Dark Souls III non «solo» è difficile, ma trasmette un costante e pungolante senso di disorientamento poiché abbandona il giocatore al suo destino, senza suggerimenti, mini-mappe, missioni indicate chiaramente, percorsi da seguire. Una filosofia severa e impietosa, ma che in questo quinto capitolo del brand (se consideriamo il capostipite Demon’s Souls e lo spin-off Bloodborne per PS4) è stata leggermente limata e stemperata grazie ad un sistema di combattimento più fluido e dinamico rispetto ai capitoli passati e un maggior numero di checkpoint (falò).
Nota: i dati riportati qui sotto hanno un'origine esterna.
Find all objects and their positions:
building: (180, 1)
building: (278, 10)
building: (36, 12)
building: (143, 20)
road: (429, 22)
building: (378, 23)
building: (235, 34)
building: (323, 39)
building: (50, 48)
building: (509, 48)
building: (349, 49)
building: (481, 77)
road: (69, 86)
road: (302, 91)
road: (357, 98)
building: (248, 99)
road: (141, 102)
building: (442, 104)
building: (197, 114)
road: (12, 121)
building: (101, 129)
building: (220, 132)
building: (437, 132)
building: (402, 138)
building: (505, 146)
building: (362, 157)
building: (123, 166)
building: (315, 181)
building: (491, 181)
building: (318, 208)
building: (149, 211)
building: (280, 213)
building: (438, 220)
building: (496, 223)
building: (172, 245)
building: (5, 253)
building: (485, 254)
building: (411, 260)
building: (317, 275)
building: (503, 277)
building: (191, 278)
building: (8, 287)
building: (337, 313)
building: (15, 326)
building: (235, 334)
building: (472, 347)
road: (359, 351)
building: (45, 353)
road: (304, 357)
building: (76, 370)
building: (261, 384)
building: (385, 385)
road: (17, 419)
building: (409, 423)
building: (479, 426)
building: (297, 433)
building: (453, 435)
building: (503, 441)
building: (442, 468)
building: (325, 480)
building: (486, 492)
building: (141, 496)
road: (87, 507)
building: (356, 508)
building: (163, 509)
Il senso di già visto causato dalla presenza di molti nemici, luoghi e personaggi riciclati è molto forte nelle prime ore di gioco, ma con il proseguo dell’avventura la situazione migliora grazie ad un’ottima direzione artistica e un level design davvero valido, corroborato dal comparto grafico più ricco e dettagliato della saga. Permangono alcuni problemi storici del franchise come il sistema di lock-on sui nemici (l’aggancio) e la telecamera non sempre precisi nel seguire l’azione e i colpi nemici che a volte attraversano muri e pavimenti infiggendo danni. Criticità che dopo tanti anni di sviluppo fatichiamo a comprendere.

Difficile dire se Dark Souls III sia il migliore della trilogia, ma senza dubbio siamo di fronte ad un prodotto che - nonostante l’iniziale e inevitabile effetto deja vu - offre finalmente un combat system più fluido e dinamico e una direzione artistica di alto livello, corroborata da un valido impianto grafico. Alcuni puristi dei souls-like potrebbero storcere il naso sul livello di difficoltà leggermente più basso (che resta comunque ostico e nettamente sopra la media) e alcune semplificazioni. Al contrario, i novizi avranno un impatto meno traumatizzante rispetto a quello dei vecchi capitoli.